◆ Actions to take ◆
(A) Answer these questions from the post about the lathe oil change:
(i) How warm did it get on the day the oil was changed?
(ii) What did the poster find in each bearing reservoir?
(iii) What tool was turned by hand in the drain channel?
(B) Return everything in the post about the lathe oil change from "# Oil change" down to "30 degrees F.".
(C) Carry the post about the lathe oil change further, picking up after its last sentence.

◆ Page extract ◆
....................

# Oil change on Grizzly G9249



## rock_breaker (Jan 10, 2011)

Finally got the oil in the spindle bearings changed today since it was warmer than the past week or so, up to 30 degrees F. 

There was a comment in a post I read somewhere advising people to change oil in the gear boxes on Asian imports that I strongly support after today. 

 Even though I am the second owner of my Grizzly G9249 lathe I found black material in each bearing reservoir. The reservoirs are not very big and the "fill" tube discharges in the rear f the sight glass chamber ( which is also the drain port) so flushing by adding oil doesn't flush the bearing area. I used a long spout oil can to get flushing oil into the bearing chamber. Then I used a long 1/4" drill bit rotating it by hand in the drain channel to "pump" the flushing oil out and also drag out some particles of sand etc.

....................

Records contained in a dataset
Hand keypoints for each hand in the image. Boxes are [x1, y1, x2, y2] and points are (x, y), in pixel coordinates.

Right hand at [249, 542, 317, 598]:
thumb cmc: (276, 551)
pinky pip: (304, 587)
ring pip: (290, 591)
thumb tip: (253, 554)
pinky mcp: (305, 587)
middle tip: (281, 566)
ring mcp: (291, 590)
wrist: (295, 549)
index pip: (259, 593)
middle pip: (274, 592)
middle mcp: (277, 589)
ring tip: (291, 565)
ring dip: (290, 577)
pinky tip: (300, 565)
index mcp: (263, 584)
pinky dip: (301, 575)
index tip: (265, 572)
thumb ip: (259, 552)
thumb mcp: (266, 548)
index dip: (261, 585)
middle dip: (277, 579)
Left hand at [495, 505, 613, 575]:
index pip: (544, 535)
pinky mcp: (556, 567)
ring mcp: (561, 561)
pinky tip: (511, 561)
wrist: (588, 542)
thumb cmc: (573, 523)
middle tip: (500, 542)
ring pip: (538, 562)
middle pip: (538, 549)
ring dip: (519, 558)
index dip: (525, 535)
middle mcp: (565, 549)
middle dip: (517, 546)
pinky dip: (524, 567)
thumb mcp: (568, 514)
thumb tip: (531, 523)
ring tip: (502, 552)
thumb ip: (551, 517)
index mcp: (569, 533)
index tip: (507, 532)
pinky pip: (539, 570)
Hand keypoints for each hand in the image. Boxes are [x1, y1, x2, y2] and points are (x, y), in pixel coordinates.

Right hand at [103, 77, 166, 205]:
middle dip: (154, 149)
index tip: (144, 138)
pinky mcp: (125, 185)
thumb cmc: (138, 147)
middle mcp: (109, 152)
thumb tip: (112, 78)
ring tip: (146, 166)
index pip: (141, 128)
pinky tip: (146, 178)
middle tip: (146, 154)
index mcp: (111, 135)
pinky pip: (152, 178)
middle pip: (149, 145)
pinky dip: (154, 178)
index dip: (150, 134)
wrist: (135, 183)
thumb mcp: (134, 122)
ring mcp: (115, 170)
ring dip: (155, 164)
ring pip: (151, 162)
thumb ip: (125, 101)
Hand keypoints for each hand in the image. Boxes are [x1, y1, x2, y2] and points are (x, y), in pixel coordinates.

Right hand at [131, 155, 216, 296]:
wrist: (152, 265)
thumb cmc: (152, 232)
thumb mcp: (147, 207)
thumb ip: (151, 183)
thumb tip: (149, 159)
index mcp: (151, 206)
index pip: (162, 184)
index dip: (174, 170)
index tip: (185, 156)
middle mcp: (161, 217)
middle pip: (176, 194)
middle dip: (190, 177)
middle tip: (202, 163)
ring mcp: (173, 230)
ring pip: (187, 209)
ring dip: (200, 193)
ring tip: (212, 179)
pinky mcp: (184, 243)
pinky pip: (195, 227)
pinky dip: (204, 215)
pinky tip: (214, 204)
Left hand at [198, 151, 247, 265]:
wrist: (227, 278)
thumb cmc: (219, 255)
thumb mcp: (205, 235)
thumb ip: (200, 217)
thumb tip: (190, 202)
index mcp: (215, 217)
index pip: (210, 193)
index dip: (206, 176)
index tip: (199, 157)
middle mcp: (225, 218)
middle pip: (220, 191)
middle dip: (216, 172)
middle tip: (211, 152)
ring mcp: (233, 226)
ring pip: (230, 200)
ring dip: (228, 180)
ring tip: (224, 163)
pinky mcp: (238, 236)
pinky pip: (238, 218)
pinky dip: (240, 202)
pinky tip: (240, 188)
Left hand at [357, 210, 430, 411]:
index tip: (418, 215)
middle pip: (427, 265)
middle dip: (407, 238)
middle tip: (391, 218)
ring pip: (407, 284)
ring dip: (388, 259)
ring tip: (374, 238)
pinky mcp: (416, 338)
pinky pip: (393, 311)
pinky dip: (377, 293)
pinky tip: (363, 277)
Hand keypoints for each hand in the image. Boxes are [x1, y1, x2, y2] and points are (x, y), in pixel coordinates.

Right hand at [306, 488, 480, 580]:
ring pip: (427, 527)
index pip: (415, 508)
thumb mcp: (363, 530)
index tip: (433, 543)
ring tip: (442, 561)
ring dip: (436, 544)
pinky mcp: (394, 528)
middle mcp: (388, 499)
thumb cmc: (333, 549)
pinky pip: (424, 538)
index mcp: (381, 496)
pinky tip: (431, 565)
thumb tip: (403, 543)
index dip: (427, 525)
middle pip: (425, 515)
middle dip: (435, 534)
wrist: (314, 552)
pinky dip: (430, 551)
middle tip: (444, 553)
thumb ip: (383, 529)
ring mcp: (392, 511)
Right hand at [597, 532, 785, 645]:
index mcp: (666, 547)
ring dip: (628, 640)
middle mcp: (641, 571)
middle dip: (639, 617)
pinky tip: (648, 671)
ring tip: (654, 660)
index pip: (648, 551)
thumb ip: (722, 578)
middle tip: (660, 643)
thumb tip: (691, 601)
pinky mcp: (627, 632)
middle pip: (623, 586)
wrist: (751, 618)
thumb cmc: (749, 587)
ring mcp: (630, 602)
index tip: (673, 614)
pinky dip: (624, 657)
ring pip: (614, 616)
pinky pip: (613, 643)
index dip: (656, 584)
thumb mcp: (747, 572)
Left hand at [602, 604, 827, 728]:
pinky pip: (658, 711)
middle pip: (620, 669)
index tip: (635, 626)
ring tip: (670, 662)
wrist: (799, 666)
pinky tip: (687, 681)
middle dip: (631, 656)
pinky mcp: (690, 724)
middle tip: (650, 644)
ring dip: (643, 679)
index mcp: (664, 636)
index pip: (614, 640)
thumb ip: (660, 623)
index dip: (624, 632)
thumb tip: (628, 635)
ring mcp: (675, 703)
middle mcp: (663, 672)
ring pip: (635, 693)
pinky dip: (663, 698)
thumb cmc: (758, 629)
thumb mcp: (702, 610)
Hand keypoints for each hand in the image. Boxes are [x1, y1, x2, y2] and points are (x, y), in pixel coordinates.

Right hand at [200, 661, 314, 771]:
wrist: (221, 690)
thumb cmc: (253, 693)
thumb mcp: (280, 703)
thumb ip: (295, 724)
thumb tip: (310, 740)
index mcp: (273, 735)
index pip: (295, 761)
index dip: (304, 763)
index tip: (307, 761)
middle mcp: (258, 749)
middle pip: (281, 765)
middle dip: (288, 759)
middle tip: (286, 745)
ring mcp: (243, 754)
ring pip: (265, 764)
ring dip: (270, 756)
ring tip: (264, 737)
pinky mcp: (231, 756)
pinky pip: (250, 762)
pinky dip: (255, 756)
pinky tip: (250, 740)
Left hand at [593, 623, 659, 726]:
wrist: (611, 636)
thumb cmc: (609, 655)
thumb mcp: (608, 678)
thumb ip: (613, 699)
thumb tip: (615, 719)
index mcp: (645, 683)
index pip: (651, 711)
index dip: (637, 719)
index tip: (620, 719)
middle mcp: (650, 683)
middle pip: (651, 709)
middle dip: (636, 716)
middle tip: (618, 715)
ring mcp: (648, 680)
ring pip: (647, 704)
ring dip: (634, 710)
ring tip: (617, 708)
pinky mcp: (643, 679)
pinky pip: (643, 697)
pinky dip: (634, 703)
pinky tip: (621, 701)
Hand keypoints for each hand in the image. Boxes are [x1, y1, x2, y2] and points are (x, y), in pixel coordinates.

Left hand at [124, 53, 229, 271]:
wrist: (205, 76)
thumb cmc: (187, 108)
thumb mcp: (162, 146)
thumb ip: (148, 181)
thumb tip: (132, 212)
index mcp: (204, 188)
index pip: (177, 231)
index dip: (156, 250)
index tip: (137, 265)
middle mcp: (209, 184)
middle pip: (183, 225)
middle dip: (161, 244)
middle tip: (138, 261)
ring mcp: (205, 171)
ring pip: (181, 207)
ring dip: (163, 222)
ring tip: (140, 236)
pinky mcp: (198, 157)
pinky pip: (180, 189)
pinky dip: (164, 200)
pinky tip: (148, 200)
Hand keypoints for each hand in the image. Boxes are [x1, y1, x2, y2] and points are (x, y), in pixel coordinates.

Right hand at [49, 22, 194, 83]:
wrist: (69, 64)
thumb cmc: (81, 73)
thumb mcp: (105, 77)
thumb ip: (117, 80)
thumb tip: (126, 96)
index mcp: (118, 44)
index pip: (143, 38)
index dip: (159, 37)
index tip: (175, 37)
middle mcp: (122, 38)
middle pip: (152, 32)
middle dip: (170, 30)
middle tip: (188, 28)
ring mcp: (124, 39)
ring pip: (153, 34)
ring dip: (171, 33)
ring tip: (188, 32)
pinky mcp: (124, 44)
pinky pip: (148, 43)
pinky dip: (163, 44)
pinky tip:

....................

◆ Answers for each item ◆
(A)
(i) Up to 30 degrees F.
(ii) Black material.
(iii) A long 1/4" drill bit.

(B)
# Oil change on Grizzly G9249



## rock_breaker (Jan 10, 2011)

Finally got the oil in the spindle bearings changed today since it was warmer than the past week or so, up to 30 degrees F.

(C)
I also found sand particles in the rear of the quick change gear box. No doubt the previous owner/s did not do a thorough inspection and clean-up, and as stated in the blog I read the manufactures didn't do a good job of cleaning the casting sand.

I have turned 2 simple pins for an egine hoist and like the machine, with different types of controls it is taking some time to get used to.


----------



## rock_breaker (Jan 10, 2011)

Thanks for the response and I will probably redo the gears when warmer weather arrives. I put some "moly" grease on what I could see or fiind.

I notice on your website that you are retired Coast Guard. Thanks for your service. Over a half a century ago I was stationed at Adak, Alaska, (U. S. Navy, Seabees) and part of my duties was hauling diesel fuel to the Loran Station on the Berring Sea side. Best chow on the island. 

Have a good year!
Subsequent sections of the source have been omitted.